According to Knutzen, there are no transcendent entities such as God, the devil, or immortal souls, the Bible is implausible due to its many contradictions, and the guidelines for human behavior should be reason and conscience. Therefore, both secular and ecclesiastical authorities are superfluous. In his Latin letter Amicus Amicis Amica! Knutzen summarizes his beliefs as:[5]

Insuper Deum negamus, Magistratum ex alto despicimus, Templa quoque cum omnibus Sacerdotibus rejicientes.
Moreover, we deny God, we despise authorities from above and we reject the churches together with all ministers.

For Knutzen, the uppermost rule was: "Live honestly, do not harm anybody and give everybody what they deserve." (in Latin, Honeste vivere, neminem laedere, suum cuique tribuere), an old Roman legal principle according to Ulpian.

Sources and reception

Knutzen was obviously inspired by Socinianism. Other influences (Spinoza?) are difficult to discern and are disputed. However, it can be shown that Knutzen was well-versed in the philosophical literature of his day even when it came to insignificant details.[6]

Knutzen's views provoked the violent rejection of ecclesiastical authors. In 1677, for example, the German theologian Tobias Pfanner claimed that Knutzen's work surpassed the infamy of all enemies of religion known until then.[7] Pierre Bayle included Knutzen in his Dictionnaire historique et critique (first edition in 1697, further editions throughout the 18th century).
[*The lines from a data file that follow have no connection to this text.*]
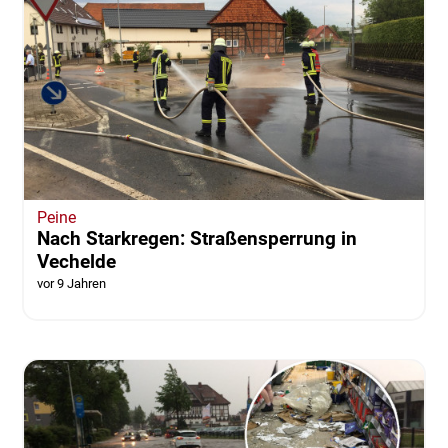
Peine
Nach Starkregen: Straßensperrung in
Vechelde
vor 9 Jahren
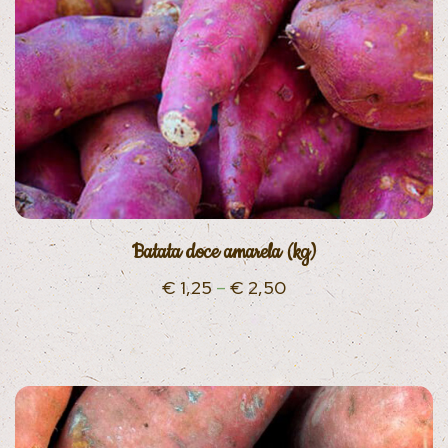
Batata doce amarela (kg)
€
1,25
–
€
2,50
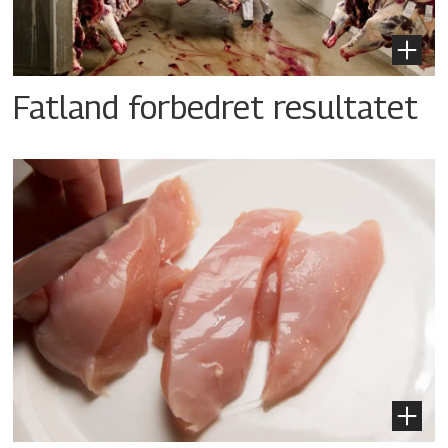
Fatland forbedret resultatet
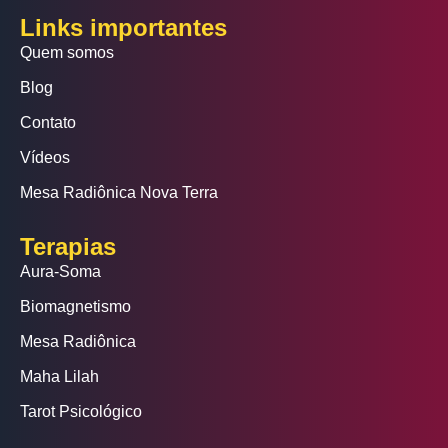
Links importantes
Quem somos
Blog
Contato
Vídeos
Mesa Radiônica Nova Terra
Terapias
Aura-Soma
Biomagnetismo
Mesa Radiônica
Maha Lilah
Tarot Psicológico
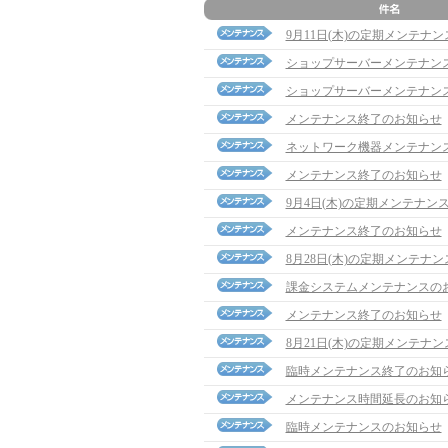
9月11日(木)の定期メンテナ
ショップサーバーメンテナン
ショップサーバーメンテナン
メンテナンス終了のお知らせ
ネットワーク機器メンテナン
メンテナンス終了のお知らせ
9月4日(木)の定期メンテナン
メンテナンス終了のお知らせ
8月28日(木)の定期メンテナ
課金システムメンテナンスの
メンテナンス終了のお知らせ
8月21日(木)の定期メンテナ
臨時メンテナンス終了のお知
メンテナンス時間延長のお知
臨時メンテナンスのお知らせ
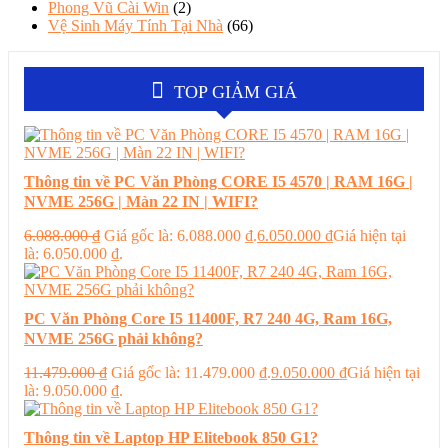
Phong Vũ Cài Win
(2)
Vệ Sinh Máy Tính Tại Nhà
(66)
TOP GIẢM GIÁ
Thông tin về PC Văn Phòng CORE I5 4570 | RAM 16G |
NVME 256G | Màn 22 IN | WIFI?
6.088.000
₫
Giá gốc là: 6.088.000 ₫.
6.050.000
₫
Giá hiện tại
là: 6.050.000 ₫.
PC Văn Phòng Core I5 11400F, R7 240 4G, Ram 16G,
NVME 256G phải không?
11.479.000
₫
Giá gốc là: 11.479.000 ₫.
9.050.000
₫
Giá hiện tại
là: 9.050.000 ₫.
Thông tin về Laptop HP Elitebook 850 G1?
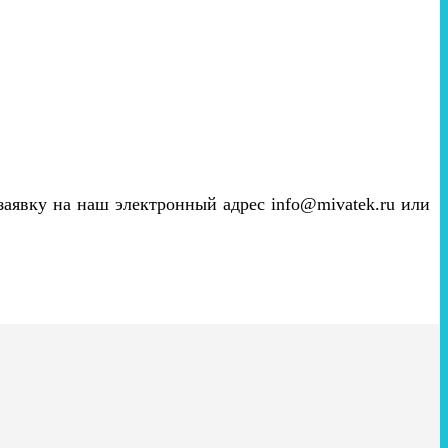
 заявку на наш электронный адрес info@mivatek.ru или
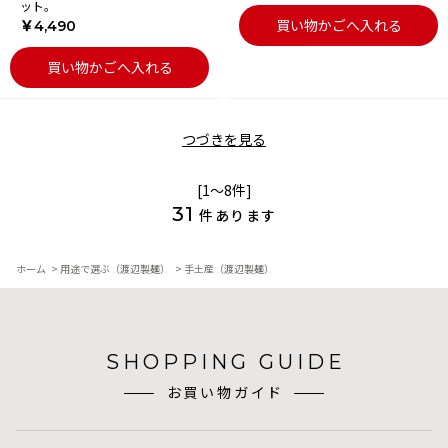
ット。
買い物かごへ入れる
￥4,490
買い物かごへ入れる
つづきを見る
[1～8件]
31
件あります
ホーム
>
用途で選ぶ（渡辺製麺）
>
手土産（渡辺製麺）
SHOPPING GUIDE
お買い物ガイド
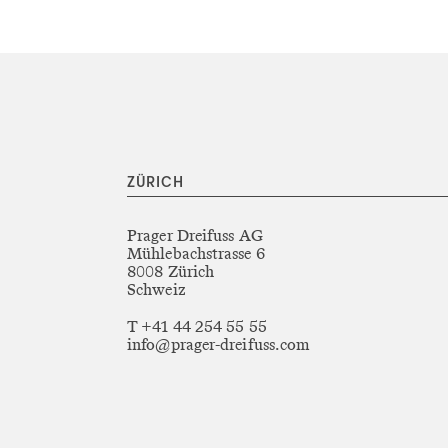
ZÜRICH
Prager Dreifuss AG
Mühlebachstrasse 6
8008 Zürich
Schweiz
T +41 44 254 55 55
info@prager-dreifuss.com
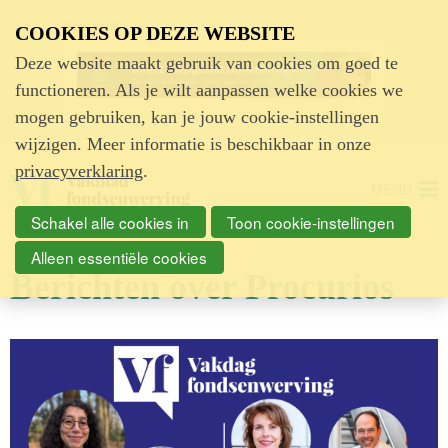
Advertentie
COOKIES OP DEZE WEBSITE
Deze website maakt gebruik van cookies om goed te
functioneren. Als je wilt aanpassen welke cookies we
mogen gebruiken, kan je jouw cookie-instellingen
wijzigen. Meer informatie is beschikbaar in onze
privacyverklaring
.
MENU
Schakel alle cookies in
Toon cookie-instellingen
Alleen essentiële cookies
Berichten over Procurios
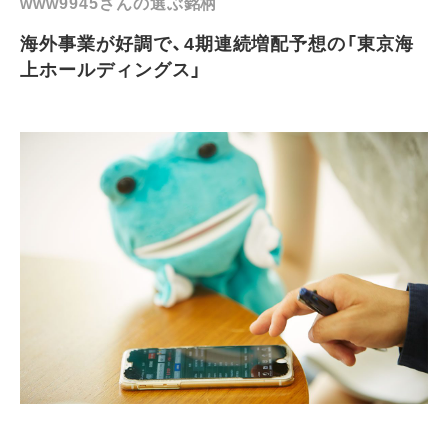
www9945さんの選ぶ銘柄
海外事業が好調で、4期連続増配予想の「東京海
上ホールディングス」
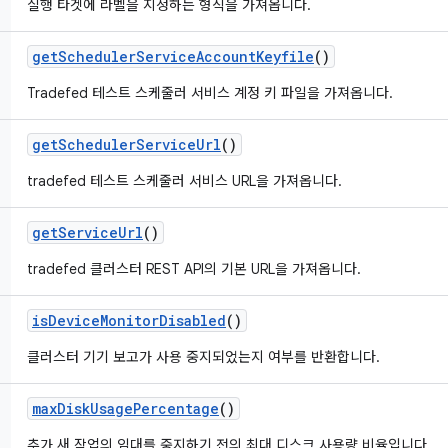
실행 타겟에 라벨을 지정하는 형식을 가져옵니다.
get
Scheduler
Service
Account
Keyfile
()
Tradefed 테스트 스케줄러 서비스 계정 키 파일을 가져옵니다.
get
Scheduler
Service
Url
()
tradefed 테스트 스케줄러 서비스 URL을 가져옵니다.
get
Service
Url
()
tradefed 클러스터 REST API의 기본 URL을 가져옵니다.
is
Device
Monitor
Disabled
()
클러스터 기기 보고가 사용 중지되었는지 여부를 반환합니다.
max
Disk
Usage
Percentage
()
추가 새 작업의 임대를 중지하기 전의 최대 디스크 사용량 비율입니다.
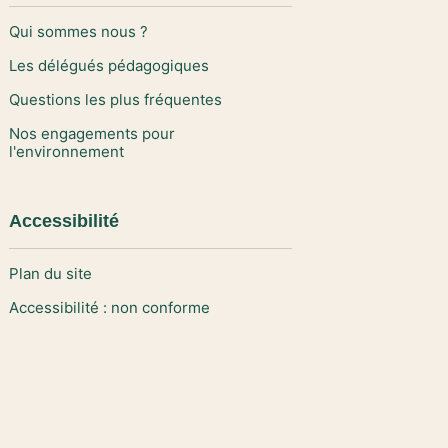
Qui sommes nous ?
Les délégués pédagogiques
Questions les plus fréquentes
Nos engagements pour
l'environnement
Accessibilité
Plan du site
Accessibilité : non conforme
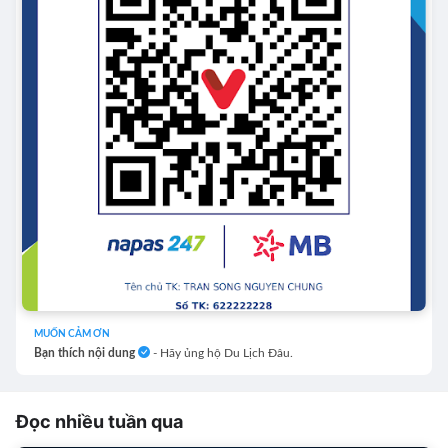
MUỐN CẢM ƠN
Bạn thích nội dung
- Hãy ủng hộ Du Lịch Đâu.
Đọc nhiều tuần qua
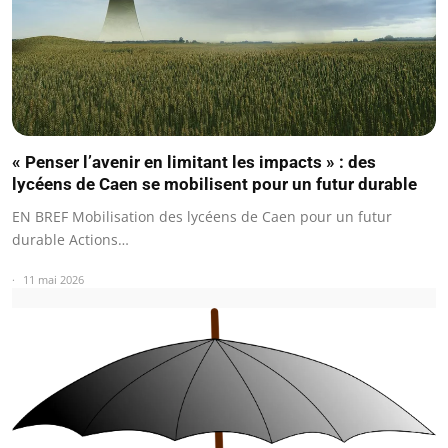
« Penser l’avenir en limitant les impacts » : des
lycéens de Caen se mobilisent pour un futur durable
EN BREF Mobilisation des lycéens de Caen pour un futur
durable Actions…
11 mai 2026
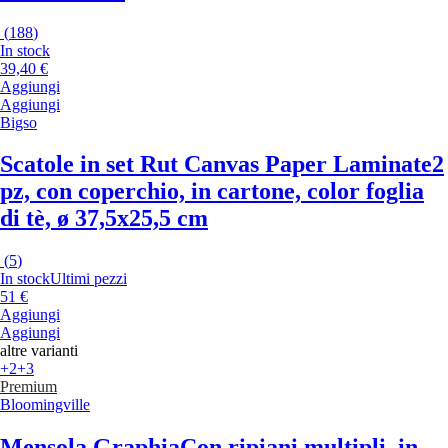
(
188
)
In stock
39,40 €
Aggiungi
Aggiungi
Bigso
Scatole in set Rut Canvas Paper Laminate
2
pz, con coperchio, in cartone, color foglia
di tè, ø 37,5x25,5 cm
(
5
)
In stock
Ultimi pezzi
51 €
Aggiungi
Aggiungi
altre varianti
+2
+3
Premium
Bloomingville
Mensola Graphia
Con ripiani multipli, in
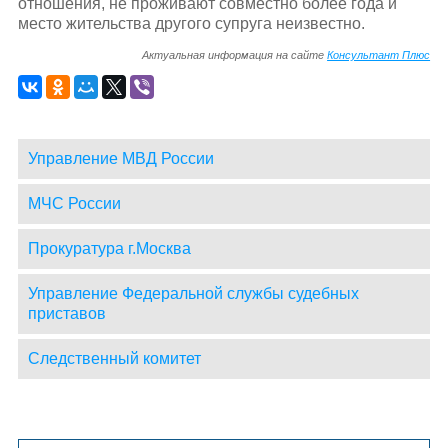
отношения, не проживают совместно более года и
место жительства другого супруга неизвестно.
Актуальная информация на сайте
Консультант Плюс
Управление МВД России
МЧС России
Прокуратура г.Москва
Управление Федеральной службы судебных
приставов
Следственный комитет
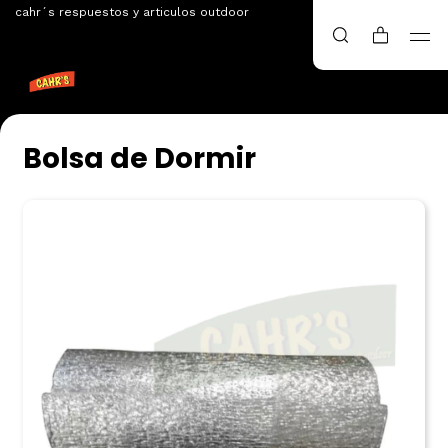
cahr´s respuestos y articulos outdoor
Bolsa de Dormir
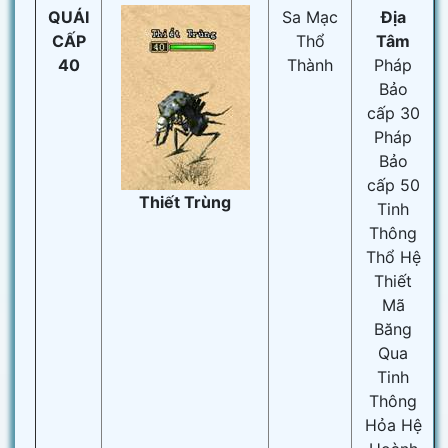
QUÁI
Sa Mạc
Địa
CẤP
Thổ
Tâm
40
Thành
Pháp
Bảo
cấp 30
Pháp
Bảo
cấp 50
Thiết Trùng
Tinh
Thông
Thổ Hệ
Thiết
Mã
Băng
Qua
Tinh
Thông
Hỏa Hệ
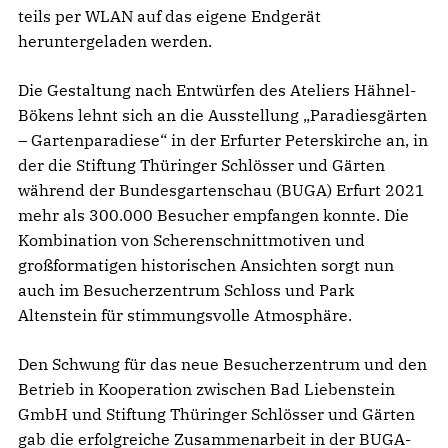
teils per WLAN auf das eigene Endgerät
heruntergeladen werden.
Die Gestaltung nach Entwürfen des Ateliers Hähnel-
Bökens lehnt sich an die Ausstellung „Paradiesgärten
– Gartenparadiese“ in der Erfurter Peterskirche an, in
der die Stiftung Thüringer Schlösser und Gärten
während der Bundesgartenschau (BUGA) Erfurt 2021
mehr als 300.000 Besucher empfangen konnte. Die
Kombination von Scherenschnittmotiven und
großformatigen historischen Ansichten sorgt nun
auch im Besucherzentrum Schloss und Park
Altenstein für stimmungsvolle Atmosphäre.
Den Schwung für das neue Besucherzentrum und den
Betrieb in Kooperation zwischen Bad Liebenstein
GmbH und Stiftung Thüringer Schlösser und Gärten
gab die erfolgreiche Zusammenarbeit in der BUGA-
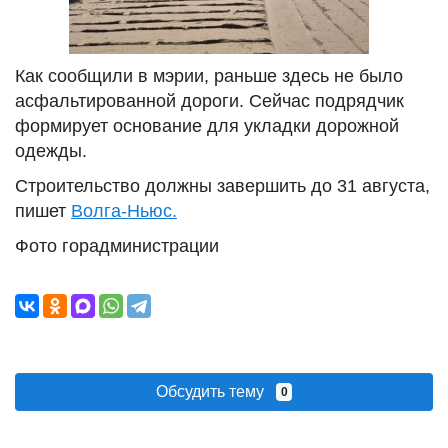
Как сообщили в мэрии, раньше здесь не было
асфальтированной дороги. Сейчас подрядчик
формирует основание для укладки дорожной
одежды.
Строительство должны завершить до 31 августа,
пишет
Волга-Ньюс.
Фото горадминистрации
Обсудить тему
0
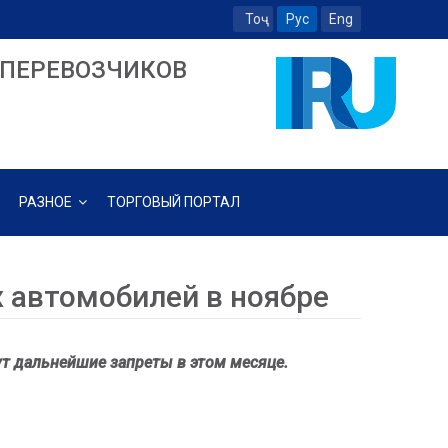
Тоҷ
Рус
Eng
ПЕРЕВОЗЧИКОВ
РАЗНОЕ
ТОРГОВЫЙ ПОРТАЛ
 автомобилей в ноябре
ут дальнейшие запреты в этом месяце.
Thus, for the philosophers of the Age of Enlightenment, Knutzen became the first modern atheist known by name.

Works

  • Epistola amici ad amicum [Latin: Letter of a Friend to a Friend], also under the title Amicus Amicis Amica!, 1674.
  • Gespräch zwischen einem Gastgeber und drei Gästen ungleicher Religion [German: Conversation between a Host and three Guests of different Religion], 1674.
  • Gespräch zwischen einem Feldprediger namens Dr. Heinrich Brummern und einem lateinischen Musterschreiber [German: Conversation between an Army Chaplain called Dr Heinrich Brummern and a Latin Pattern-Writer], 1674.

References

  1. ^ W. Schröder, in: Matthias Knutzen, Schriften und Materialien (2010), p.8, calling Knutzen "the first author we know of who self-identified as an atheist". Cf. also Rececca Moore, The Heritage of Western Humanism, Scepticism and Freethought (2011), calling Knutzen "the first open advocate of a modern atheist perspective" [1]
  2. ^ Mortimer, Thomas (1789). Students Pocket Dictionary 1789.
  3. ^ Israel, Jonathan (18 July 2002). Radical Enlightenment, OUP Oxford, 2001. OUP Oxford. ISBN 978-0-19-162287-8.
  4. ^ W. Schröder, in: Matthias Knutzen, Schriften und Materialien (2010), p. 14
  5. ^ W. Schröder, in: Matthias Knutzen, Schriften und Materialien (2010), p. 37
  6. ^ Schröder, Matthias Knutzen (1998), p. 421
  7. ^ Schröder, Matthias Knutzen (1998), p. 420

Editions

  • M. Knutzen, ein deutscher Atheist und revolutionärer Demokrat des 17. Jahrhunderts. Flugschriften und zeitgenössische sozialkritische Schriften, ed. and prefaced by Werner Pfoh. Berlin: Akademie-Verlag 1965.
  • Matthias Knutzen: Schriften und Materialien, ed. by Winfried Schröder. (Philosophische Clandestina der deutschen Aufklärung. Texte und Dokumente / Philosophische Clandestina der deutschen Aufklärung Abteilung I: Texte und Dokumente). Stuttgart: Frommann-Holzboog 2010.